Uninsured motorists can lead to financial black holes

When a person in New York is injured in a car accident as the result of someone else’s negligence, it is often appropriate and necessary to sue the at-fault driver for damages. Depending on that driver’s insurance coverage, this can be problematic. Many people do not carry required car insurance even though they are required by law to do so. And since the average person who has no insurance can generally be expected to have little or no personal assets, this means that people who are injured in this type of situation might be left to deal with the financial fallout themselves.

In response, some states are trying to crack down on uninsured motorists. However in many cases, the fines for being caught without car insurance are less than what it would cost to have a policy. This leads people to calculate that even if they are caught, the out-of-pocket expenses would be less than having to pay for insurance.

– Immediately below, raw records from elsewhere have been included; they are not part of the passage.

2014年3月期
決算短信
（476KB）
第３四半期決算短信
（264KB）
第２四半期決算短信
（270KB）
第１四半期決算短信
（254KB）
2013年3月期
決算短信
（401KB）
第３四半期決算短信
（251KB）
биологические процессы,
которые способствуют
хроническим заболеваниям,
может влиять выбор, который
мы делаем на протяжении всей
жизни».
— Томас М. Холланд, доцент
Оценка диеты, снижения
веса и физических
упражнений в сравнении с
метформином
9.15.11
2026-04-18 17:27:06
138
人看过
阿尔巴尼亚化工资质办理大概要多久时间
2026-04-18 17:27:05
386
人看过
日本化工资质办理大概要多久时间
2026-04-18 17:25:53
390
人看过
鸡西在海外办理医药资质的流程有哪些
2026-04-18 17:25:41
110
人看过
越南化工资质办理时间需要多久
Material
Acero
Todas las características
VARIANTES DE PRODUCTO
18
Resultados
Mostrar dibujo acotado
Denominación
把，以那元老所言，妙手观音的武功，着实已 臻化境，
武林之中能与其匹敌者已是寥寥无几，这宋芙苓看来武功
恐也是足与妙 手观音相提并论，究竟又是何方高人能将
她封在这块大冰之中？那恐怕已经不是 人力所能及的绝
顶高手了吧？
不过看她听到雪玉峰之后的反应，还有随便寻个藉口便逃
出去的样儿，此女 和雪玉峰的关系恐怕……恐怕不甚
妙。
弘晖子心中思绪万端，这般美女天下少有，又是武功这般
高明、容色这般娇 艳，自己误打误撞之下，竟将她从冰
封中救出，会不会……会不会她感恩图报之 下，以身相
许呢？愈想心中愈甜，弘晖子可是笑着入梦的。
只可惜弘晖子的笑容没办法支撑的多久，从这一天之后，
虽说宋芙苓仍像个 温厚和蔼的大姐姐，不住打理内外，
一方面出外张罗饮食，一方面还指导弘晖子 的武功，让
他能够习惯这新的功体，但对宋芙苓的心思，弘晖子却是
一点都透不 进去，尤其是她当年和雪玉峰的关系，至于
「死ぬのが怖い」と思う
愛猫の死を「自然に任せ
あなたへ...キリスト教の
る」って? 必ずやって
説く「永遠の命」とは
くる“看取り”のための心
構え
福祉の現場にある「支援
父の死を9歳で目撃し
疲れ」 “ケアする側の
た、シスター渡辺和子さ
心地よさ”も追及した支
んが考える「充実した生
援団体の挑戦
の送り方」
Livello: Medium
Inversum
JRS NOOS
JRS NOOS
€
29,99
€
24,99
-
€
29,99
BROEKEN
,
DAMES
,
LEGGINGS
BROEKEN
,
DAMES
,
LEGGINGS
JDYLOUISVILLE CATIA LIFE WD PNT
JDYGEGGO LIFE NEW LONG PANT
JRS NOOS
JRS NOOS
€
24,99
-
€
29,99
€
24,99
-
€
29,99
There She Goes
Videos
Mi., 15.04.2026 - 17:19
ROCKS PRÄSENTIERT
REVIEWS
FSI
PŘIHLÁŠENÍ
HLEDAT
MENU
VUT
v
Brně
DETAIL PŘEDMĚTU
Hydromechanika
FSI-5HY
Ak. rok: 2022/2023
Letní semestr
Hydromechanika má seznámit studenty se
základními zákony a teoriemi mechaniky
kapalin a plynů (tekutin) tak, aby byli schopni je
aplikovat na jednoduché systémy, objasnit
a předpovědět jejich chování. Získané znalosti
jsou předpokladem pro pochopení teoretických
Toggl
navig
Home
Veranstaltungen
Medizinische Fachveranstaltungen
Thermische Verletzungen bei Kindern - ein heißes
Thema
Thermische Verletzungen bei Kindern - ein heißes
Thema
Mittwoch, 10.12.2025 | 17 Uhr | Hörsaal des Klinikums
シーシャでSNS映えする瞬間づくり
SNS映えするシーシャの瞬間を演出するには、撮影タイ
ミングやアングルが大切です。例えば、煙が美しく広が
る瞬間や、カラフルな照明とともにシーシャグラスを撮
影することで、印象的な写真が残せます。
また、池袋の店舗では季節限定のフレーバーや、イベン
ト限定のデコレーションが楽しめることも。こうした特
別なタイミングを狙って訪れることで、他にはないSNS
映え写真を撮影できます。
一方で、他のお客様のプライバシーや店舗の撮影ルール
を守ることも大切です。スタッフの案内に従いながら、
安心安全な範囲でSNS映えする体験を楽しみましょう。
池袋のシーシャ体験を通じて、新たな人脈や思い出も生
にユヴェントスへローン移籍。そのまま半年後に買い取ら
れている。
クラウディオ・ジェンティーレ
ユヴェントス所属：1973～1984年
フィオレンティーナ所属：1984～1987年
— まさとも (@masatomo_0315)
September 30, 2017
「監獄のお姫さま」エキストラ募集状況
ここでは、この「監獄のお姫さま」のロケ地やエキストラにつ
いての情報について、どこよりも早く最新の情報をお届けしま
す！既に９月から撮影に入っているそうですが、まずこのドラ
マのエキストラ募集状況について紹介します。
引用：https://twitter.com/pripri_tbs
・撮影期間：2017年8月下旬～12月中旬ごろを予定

While this might help a driver who can’t afford insurance — until an accident happens, anyway — it makes it difficult to encourage people to be insured. According to some estimates, about 14 percent of U.S. drivers are uninsured. This means that the likelihood of getting into an accident with one of them is relatively high — and few people can afford to pay huge medical bills out-of-pocket.

This is why it’s important for people who do have insurance on their car to make sure that they buy additional “Uninsured and Underinsured” insurance protection.

What this means is that in the event that you are unlucky enough to be involved in an auto accident with an uninsured driver, your own insurance company provides coverage as if they covered the uninsured driver themselves, up to the amount of coverage you have paid for.

In addition, if you are involved in an accident with a driver who has a minimum policy (in New York State it would be $25,000) and you have a $100,000 liability policy on your car, your own insurance company will pay you and/or your passengers the additional $75,000 if your injuries and expenses warrant it.

Especially if you have family that you regularly drive around in your car, it would be an important addition to your insurance that would come in handy and sometimes be urgently needed if and when this serious event came to pass.